- _Action item 1_
Answer these questions from the vineyard report:
(a) How many bunches per shoot does the Chardonnay mostly have?
(b) What does "gobelet" mean in French?
(c) For how long has the Gramegna weeding machine been in use?
- _Action item 2_
Substitute "farm team" for "vineyard crew" and write out the vineyard report between "Here is a good" and "cup in French).", inclusive.
- _Action item 3_
Do these statements agree with the vineyard report? Answer yes or no for each, quoting the words that decide it.
(a) The Pinot Noir averaged three buds per shoot.
(b) Herbicides are used sparingly in the organic farming.
(c) The weeding machine removes the cover crop along with the weeds.

- _Selected extract_

..............................

And the Pinot Noir was even more fruitful, with three buds per shoot on average!

The growth throughout both of our vineyards is very healthy, with mostly two bunches per shoot in the Chardonnay, which is good, and three in the Pinot Noir, which is excellent. We keep our fingers crossed that this coming vintage may be similar to the fabulous 2013!

Here is a good example of a perfectly head pruned vine, the ideal way to train the Tempranillo.

I like this picture of me next to a nicely
grown Tempranillo vine!

The new planting of Tempranillo, which gave us a first small crop last year, is looking really good. The vineyard crew has learned very well to train the vines in the 'gobelet' system: the shoots have to look like the spikes of a wheel, or a cup ('gobelet' means cup in French).

This machine has replaced hand weeding, one of the most expensive parts of organic farming.

After the pass, the weeds are gone from under the vines, leaving the cover crop intact.

We are very pleased with the Gramegna weeding machine we have now been using for two years. That's how long it takes for the results to show, as it is a process; but it's wonderful to have eliminated the weeding by hand, which was extremely costly. Of course, in organic farming we never use any herbicides because we want to preserve the nutrients and richness of the soil, which herbicides will kill at the same time as the weeds. And believe me, the results for the health of the vineyard are undoubtedly there!

..............................

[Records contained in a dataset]
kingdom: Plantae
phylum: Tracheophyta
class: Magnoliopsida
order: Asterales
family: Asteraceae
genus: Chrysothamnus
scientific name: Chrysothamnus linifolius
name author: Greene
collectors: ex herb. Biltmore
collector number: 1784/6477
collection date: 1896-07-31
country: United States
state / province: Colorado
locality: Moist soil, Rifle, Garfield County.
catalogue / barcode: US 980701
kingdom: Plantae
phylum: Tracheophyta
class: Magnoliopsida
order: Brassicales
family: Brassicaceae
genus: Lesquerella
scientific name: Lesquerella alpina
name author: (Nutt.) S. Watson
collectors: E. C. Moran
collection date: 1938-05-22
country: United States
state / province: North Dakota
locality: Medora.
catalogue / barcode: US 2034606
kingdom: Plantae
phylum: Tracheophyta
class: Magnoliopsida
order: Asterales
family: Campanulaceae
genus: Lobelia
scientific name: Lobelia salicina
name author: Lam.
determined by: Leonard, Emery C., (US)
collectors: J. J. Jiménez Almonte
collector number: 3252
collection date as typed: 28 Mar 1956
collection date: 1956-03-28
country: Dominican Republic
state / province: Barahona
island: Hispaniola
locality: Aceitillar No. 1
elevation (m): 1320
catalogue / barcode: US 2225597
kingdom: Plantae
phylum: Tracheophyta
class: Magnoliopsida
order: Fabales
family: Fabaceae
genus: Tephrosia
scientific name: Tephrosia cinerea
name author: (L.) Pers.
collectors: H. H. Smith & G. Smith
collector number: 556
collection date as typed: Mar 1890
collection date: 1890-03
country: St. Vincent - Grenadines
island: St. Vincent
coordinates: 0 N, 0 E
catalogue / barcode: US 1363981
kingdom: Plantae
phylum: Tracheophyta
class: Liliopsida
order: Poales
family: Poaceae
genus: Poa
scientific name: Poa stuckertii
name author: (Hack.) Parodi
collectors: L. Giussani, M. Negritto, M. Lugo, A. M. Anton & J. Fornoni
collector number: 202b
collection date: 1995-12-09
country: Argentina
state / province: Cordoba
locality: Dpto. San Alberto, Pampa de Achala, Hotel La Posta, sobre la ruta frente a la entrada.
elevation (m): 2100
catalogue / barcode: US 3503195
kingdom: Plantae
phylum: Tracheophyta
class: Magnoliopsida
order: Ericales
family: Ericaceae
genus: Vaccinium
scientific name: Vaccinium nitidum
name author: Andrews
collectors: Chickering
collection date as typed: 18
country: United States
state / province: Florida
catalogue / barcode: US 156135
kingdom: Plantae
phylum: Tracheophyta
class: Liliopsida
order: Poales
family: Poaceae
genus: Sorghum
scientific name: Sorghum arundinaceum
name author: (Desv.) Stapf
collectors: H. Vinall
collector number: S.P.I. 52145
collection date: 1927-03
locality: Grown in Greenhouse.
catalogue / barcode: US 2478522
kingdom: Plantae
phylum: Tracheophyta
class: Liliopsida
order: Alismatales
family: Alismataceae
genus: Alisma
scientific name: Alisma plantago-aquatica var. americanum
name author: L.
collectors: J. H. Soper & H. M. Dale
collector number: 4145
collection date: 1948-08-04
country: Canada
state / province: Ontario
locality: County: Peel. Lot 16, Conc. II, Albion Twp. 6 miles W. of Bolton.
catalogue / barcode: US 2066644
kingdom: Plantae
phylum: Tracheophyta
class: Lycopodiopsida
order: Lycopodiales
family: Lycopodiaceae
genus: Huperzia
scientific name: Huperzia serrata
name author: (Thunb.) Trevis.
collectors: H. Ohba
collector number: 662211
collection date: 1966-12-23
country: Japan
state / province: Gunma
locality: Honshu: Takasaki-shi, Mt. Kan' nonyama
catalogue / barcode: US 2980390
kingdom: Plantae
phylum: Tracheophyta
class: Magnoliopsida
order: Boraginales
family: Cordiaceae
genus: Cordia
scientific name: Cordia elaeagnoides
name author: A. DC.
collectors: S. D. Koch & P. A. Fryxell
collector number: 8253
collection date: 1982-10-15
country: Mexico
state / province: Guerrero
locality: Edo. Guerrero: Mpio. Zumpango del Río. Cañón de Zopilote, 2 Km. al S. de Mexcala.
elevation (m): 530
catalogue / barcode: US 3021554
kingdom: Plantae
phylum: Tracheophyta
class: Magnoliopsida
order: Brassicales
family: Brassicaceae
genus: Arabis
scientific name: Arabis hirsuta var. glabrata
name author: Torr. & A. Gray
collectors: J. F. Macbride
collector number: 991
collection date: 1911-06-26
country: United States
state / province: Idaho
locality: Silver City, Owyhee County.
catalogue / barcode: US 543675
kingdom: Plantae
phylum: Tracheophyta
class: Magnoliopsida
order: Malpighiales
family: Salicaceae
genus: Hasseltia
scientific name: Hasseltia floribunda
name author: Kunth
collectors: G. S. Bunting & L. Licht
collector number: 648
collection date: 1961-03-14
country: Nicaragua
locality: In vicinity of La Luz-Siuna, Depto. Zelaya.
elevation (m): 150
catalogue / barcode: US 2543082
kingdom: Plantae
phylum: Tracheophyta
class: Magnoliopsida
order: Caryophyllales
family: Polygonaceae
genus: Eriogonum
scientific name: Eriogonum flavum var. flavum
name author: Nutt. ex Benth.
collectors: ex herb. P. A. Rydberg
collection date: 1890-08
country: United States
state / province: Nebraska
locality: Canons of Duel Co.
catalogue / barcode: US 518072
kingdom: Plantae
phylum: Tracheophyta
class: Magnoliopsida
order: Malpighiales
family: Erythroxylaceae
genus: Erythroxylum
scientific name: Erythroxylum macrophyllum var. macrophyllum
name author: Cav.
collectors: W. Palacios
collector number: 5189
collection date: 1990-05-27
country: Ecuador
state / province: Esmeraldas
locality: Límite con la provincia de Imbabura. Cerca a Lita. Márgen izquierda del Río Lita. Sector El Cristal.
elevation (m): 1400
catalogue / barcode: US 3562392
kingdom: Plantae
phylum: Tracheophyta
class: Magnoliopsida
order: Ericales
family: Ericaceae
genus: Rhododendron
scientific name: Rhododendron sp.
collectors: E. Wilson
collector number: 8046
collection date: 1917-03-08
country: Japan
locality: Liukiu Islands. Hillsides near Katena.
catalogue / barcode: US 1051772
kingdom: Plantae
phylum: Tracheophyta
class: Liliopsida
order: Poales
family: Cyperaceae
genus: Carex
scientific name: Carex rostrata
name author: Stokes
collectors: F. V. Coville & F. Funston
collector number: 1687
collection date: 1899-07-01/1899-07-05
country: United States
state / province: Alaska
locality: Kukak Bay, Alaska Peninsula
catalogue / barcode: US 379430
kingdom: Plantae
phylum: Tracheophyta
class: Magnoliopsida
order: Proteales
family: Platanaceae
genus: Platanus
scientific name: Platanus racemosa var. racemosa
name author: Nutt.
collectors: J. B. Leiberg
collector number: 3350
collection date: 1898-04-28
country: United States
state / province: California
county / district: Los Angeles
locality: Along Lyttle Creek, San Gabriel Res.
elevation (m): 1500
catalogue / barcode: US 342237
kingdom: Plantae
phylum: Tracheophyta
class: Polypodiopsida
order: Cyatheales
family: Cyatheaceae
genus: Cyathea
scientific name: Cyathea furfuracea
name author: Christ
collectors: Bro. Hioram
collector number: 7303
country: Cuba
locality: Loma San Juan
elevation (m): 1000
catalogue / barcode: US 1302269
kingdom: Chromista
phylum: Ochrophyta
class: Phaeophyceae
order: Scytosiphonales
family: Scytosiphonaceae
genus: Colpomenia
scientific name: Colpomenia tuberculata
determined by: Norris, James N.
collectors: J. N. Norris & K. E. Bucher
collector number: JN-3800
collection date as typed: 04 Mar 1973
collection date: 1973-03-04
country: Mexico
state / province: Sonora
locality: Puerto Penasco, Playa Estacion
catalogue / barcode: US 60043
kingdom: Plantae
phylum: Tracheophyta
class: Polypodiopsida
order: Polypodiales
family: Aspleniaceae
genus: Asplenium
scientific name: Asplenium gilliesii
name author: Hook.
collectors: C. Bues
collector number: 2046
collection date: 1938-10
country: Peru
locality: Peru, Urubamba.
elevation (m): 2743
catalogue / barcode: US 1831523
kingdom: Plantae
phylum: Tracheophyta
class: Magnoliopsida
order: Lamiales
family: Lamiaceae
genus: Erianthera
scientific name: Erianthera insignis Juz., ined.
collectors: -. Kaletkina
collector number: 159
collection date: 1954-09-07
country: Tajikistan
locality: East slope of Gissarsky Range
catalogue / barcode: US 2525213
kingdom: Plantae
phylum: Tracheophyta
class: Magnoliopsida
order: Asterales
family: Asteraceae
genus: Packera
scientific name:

..............................

- _Result 1_
(a) Two
(b) Cup
(c) Two years

- _Result 2_
Here is a good example of a perfectly head pruned vine, the ideal way to train the Tempranillo.

I like this picture of me next to a nicely
grown Tempranillo vine!

The new planting of Tempranillo, which gave us a first small crop last year, is looking really good. The farm team has learned very well to train the vines in the 'gobelet' system: the shoots have to look like the spikes of a wheel, or a cup ('gobelet' means cup in French).

- _Result 3_
(a) Yes: "with three buds per shoot on average"
(b) No: "in organic farming we never use any herbicides"
(c) No: "leaving the cover crop intact"